When two become one: Sir Paul Smith has recruited Jonathan Saunders to consult on his womenswear line
According to gossip at the men's shows this week Sir Paul Smith has recruited Jonathan Saunders to "consult" - which is fashion speak for a little moonlighting. Even better, that yarn turns out to be true. A well-placed source confirmed in Milan this week that the young Scottish designer will indeed be working with Sir Paul and his team on their women's clothes for next season.
What refreshing news. So many fashion designers - especially in Europe - are so driven by ego that they can barely acknowledge the existence of their up-and-coming peers. As for inviting them to chuck in some fresh perspective for a collection or two? Jamais.
Paul Smith's women's clothes don't need the input of Saunders. He has an excellent formula based on incorporating the "classic with a twist" masculine tailoring that he invented into a feminine context. So why recruit an outsider?
Saunders, like Smith, relishes colour, tailoring and detail but he ranges much more widely from collection to collection than Smith tends to. Saunders has grown into an expert conceiver of clothes that appeal not only to fashion collectors but women who are more simply in search of an unusual but feminine dress. It will be fascinating to see what of Saunders' aesthetic will be visible in the collection.
READ: Jonathan Saunders spring/summer 2014 show report
The mythology of fashion holds that designers conceive, sketch, and oversee the production of every item that bears their name - or the name of their fashion house - on the catwalk. But once their business is a certain size, that becomes impossible. The truth is that most big-name designers operate more like orchestra conductors than single-instrument soloists. To avoid insanity, they have to hire in designers to help bear the weight of demand.

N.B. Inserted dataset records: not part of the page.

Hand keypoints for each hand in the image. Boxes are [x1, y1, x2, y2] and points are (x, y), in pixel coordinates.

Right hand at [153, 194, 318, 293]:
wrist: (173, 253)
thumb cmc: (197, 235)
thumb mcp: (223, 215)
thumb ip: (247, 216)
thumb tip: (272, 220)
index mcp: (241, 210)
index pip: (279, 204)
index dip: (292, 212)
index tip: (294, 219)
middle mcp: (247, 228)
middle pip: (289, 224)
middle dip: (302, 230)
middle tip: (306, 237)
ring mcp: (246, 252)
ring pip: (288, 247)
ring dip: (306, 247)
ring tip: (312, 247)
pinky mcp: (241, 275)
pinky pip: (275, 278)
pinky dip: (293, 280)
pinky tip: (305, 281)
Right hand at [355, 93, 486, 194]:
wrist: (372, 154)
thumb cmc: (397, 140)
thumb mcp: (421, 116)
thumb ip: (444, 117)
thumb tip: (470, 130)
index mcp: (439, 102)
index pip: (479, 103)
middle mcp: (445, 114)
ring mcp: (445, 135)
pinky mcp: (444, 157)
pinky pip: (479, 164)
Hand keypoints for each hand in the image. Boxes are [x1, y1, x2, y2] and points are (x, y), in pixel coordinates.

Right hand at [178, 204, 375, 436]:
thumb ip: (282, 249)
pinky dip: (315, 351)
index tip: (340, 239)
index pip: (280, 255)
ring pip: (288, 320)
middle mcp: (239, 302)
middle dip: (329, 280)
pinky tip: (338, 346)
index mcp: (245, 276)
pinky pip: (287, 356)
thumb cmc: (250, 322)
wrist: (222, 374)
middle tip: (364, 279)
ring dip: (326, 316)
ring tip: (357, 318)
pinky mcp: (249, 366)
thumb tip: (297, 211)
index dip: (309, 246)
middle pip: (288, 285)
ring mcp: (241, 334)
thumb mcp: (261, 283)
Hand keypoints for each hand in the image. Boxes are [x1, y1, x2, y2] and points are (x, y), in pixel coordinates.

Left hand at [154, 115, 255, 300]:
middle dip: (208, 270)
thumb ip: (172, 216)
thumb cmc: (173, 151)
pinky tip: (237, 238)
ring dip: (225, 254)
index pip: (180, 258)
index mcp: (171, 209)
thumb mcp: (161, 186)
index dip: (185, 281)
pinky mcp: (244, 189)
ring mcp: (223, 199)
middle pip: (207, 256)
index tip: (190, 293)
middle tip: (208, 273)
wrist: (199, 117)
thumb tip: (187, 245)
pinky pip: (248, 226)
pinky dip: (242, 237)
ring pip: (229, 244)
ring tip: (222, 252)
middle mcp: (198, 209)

What's unusual is to hire in another "author" designer, such as Saunders. He is at a far earlier stage in his career than Sir Paul and still, after one of his women's shows, has the fraught and weepy aspect of a man who has been awake for days designing each detail himself. As well as money in the bank, Saunders should gain more from his spell as a member of Sir Paul's ensemble; after all, the older designer has a 300-strong store network, a huge business in Japan, and a Zen-like attitude to his work.
READ: Inside designer Paul Smith's office
We'd relish more of these high fashion designer partnerships - especially if they're being conducted informally. Here are three we'd be especially fascinated to see:
Jenny Packham at Giorgio Armani: Packham punches well above her weight on the red carpet - she just landed another direct hit designing Dame Helen Mirren's dress at the Golden Globes. So imagine what she could learn from the inventor of modern red carpet dressing.
Henry Holland at Moschino: After the departure of Rossella Jardini, the perfectly hired American designer Jeremy Scott is about to take over at Moschino. But Holland could be an excellent backing singer, especially in accessories, at the house that pioneered visual jokes as fashion.
Erdem at Oscar De La Renta: Although De La Renta's brand of uptown elegance is decades-established and solid as a rock, Erdem could be just the designer to give it a gentle refresh. And the New York-based Brazilian could teach the London-based Canadian a lifetime's worth of wisdom. They'd get along well, too.